Правда бывает неожиданной. Она в том, что я плохой Владыка. И брат не очень хороший.
Правда в том, что ты хороший Владыка, Посейдон.
Только у тебя больше нет братьев.
– Кому ты будешь приносить свои жертвы, о Гиппофой?
– Черногривому Посейдону – покровителю лошадей и колесничих! Я верю, что он поможет мне одержать победу!
Не считай свою широкую усмешку многозначительной брат. Посмотри на мою – чуть тронувшую уголок губ.
Учись.
– Прими мой совет – и не забудь в своем воззвании подземных богов. Может, Щедрый Дарами и облегчит твою участь…
Взгляд мог бы выдать меня, но Посейдон не заметил – пытался скрыть усмешку при упоминании подземного братца. Участь его… он… со своими мертвяками… а как же!
Посейдон не заметил – а статная дева в пеплосе, спорившая с крепким воякой, вздрогнула. Подалась слегка назад, будто в руке у нее было копье, но метнула не копье – взгляд.
Серый, знакомый, от которого не спасешься щитом, а не то что жалкой шкуркой смертного…
Настырно блеял барашек, которого я должен был зарезать над алтарем. Воззвав при этом к своему божественному отцу – чтобы помог в гонке.
Посейдон перед своим алтарем вовсю приносил жертву самому себе, и баран верещал не бараньим голосом, видя хищное лезвие над своим горлом.
Афина внизу, в толпе, негромко рассмеялась. Бросила стоящему рядом Аресу: «Да, я могу утроить ставки. И да, поставлю на дядюшку. Только… только не на того дядюшку…»
Арес засопел и надулся. Утешься, племянник, я тебе тут сейчас жертву принесу – примешь, а?
Барашек на алтаре Посейдона захлебнулся, кровь свилась в сладковатый дымок и унеслась в сторону моря – скучная, пустая…
Сотрясается земля – и мужи в богатых одеждах в один голос охают: «Знамение! Колебатель Земли отозвался!»
Приносить жертвы самому себе – глупое тщеславие. Ата бы сказала, что в этом нет изящества настоящей игры. Я слышу ее прямо сейчас, Посейдон, – перед тем, как мы поиграем с тобой по-крупному: она стоит где-то в толпе и морщит нос, глядя на твой алтарь.

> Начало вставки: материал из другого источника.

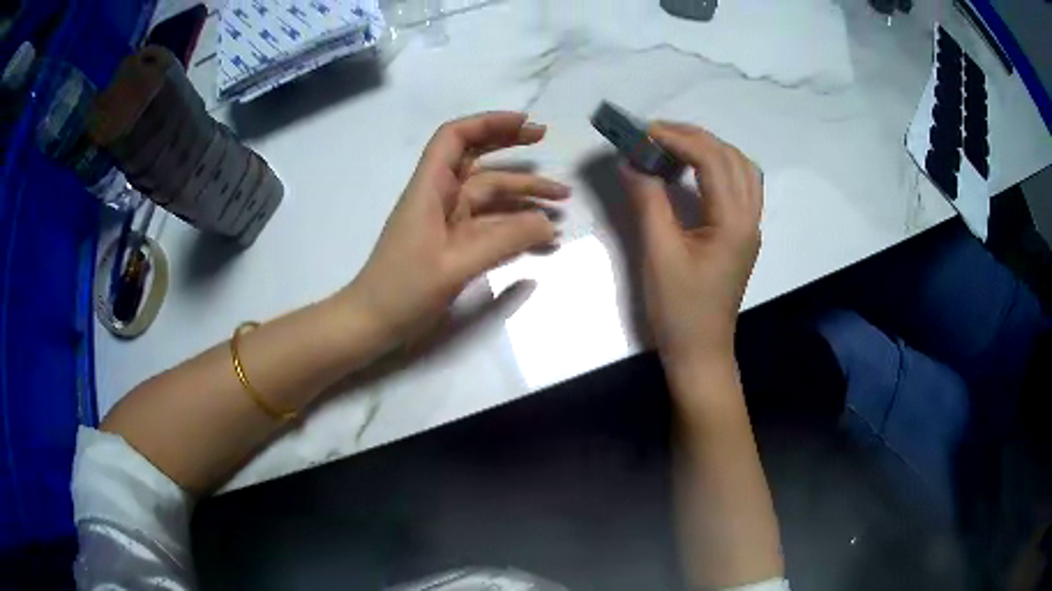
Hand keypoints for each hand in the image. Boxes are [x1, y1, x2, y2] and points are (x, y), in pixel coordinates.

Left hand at [340, 112, 568, 349]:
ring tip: (563, 205)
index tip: (525, 124)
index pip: (455, 138)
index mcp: (430, 189)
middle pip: (478, 161)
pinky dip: (515, 227)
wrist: (373, 323)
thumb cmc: (402, 289)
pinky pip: (490, 226)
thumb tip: (549, 225)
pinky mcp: (454, 244)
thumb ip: (504, 242)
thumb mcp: (455, 265)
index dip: (489, 123)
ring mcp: (448, 222)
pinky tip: (543, 237)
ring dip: (523, 197)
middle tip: (547, 140)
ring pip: (490, 197)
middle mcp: (441, 197)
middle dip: (512, 148)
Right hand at [619, 122, 761, 371]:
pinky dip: (717, 168)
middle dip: (695, 137)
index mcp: (734, 222)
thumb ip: (648, 201)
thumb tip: (631, 160)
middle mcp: (750, 218)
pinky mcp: (741, 236)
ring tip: (674, 146)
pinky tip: (693, 171)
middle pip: (732, 158)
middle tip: (655, 133)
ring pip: (741, 170)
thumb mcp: (659, 253)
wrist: (700, 352)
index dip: (677, 139)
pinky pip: (739, 187)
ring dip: (710, 149)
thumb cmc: (679, 309)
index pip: (712, 160)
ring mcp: (749, 227)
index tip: (642, 132)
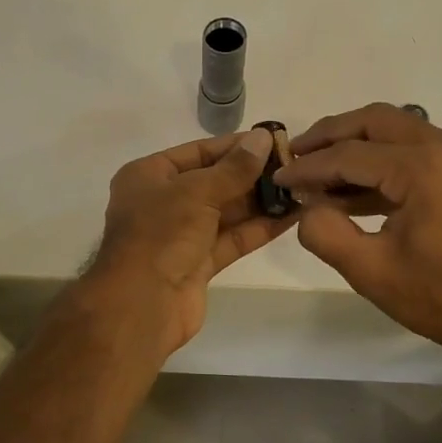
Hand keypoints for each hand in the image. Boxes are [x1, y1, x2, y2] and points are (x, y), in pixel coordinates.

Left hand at [84, 129, 294, 354]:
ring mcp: (181, 234)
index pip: (198, 152)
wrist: (141, 304)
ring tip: (300, 188)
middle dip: (252, 174)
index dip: (235, 146)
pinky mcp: (199, 263)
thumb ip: (234, 168)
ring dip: (260, 201)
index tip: (273, 140)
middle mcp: (163, 202)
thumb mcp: (197, 192)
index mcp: (149, 176)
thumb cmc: (161, 234)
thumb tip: (263, 138)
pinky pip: (232, 238)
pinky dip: (258, 228)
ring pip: (226, 212)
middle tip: (294, 165)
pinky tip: (291, 216)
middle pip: (214, 181)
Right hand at [274, 103, 441, 346]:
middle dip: (330, 135)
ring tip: (318, 169)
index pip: (350, 155)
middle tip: (295, 153)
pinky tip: (351, 187)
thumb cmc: (437, 294)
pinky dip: (381, 160)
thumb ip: (324, 232)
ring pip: (396, 129)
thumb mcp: (369, 270)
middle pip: (375, 121)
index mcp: (423, 167)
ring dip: (355, 145)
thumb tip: (306, 207)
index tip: (278, 178)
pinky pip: (414, 148)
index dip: (309, 166)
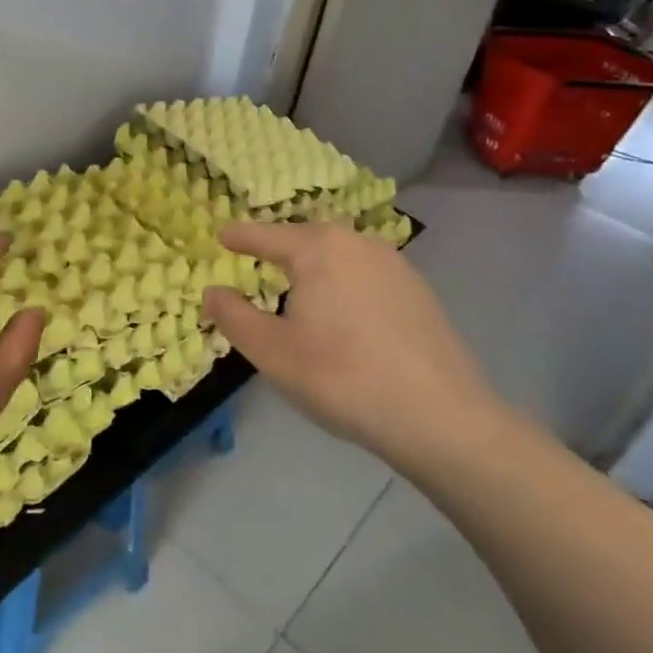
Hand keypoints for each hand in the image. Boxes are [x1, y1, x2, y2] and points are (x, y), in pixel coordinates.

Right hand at [201, 221, 501, 466]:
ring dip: (314, 267)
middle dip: (279, 248)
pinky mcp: (419, 293)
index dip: (240, 237)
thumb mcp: (271, 351)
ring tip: (297, 287)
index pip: (266, 235)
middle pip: (306, 239)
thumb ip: (234, 316)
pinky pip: (366, 276)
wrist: (441, 417)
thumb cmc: (341, 377)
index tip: (221, 235)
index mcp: (318, 249)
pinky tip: (343, 314)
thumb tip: (212, 291)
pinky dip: (343, 284)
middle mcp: (358, 244)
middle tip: (256, 259)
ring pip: (340, 256)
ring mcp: (395, 266)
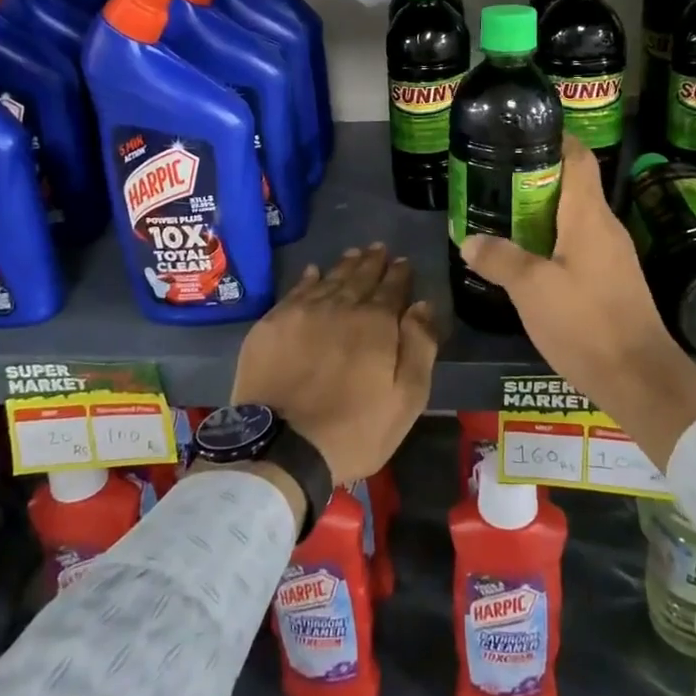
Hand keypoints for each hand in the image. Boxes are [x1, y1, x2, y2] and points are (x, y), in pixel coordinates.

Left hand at [231, 244, 437, 486]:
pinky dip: (308, 279)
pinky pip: (295, 291)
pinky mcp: (272, 325)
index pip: (392, 288)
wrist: (282, 447)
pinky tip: (313, 272)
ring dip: (344, 265)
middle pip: (359, 277)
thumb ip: (419, 347)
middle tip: (379, 249)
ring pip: (328, 279)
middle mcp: (339, 307)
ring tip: (354, 254)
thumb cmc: (355, 429)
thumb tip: (423, 305)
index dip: (399, 274)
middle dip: (372, 262)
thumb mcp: (406, 398)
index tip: (403, 262)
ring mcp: (302, 313)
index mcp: (375, 323)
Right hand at [460, 136, 695, 468]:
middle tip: (493, 180)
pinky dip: (550, 241)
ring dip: (539, 213)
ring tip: (500, 216)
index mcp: (589, 216)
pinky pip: (577, 245)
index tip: (518, 135)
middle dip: (533, 178)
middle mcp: (604, 227)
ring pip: (572, 218)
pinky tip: (525, 259)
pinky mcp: (612, 280)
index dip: (552, 138)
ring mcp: (611, 255)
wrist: (640, 378)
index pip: (577, 157)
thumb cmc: (585, 323)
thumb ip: (499, 259)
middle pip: (571, 185)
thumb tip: (470, 240)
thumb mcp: (531, 289)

Потом выразительно ухмыляется в сторону крыльца, где я вовсю призываю снизойти ко мне моего великого, грозного, неповторимого отца. Где я ступаю по тонкой нити, потому что из Тартара хищно следят за каждым словом, за движением руки, посыпающей ячменной мукой голову жертвы, за поднявшимся ножом…
«Мне, сынок?!»
«Обойдешься, скотина старая», – честно откликается басилевс Эномай, сжимая нож в обугленной ладони и напоследок разражаясь призывом к «Шлемоблещущему Эниалию».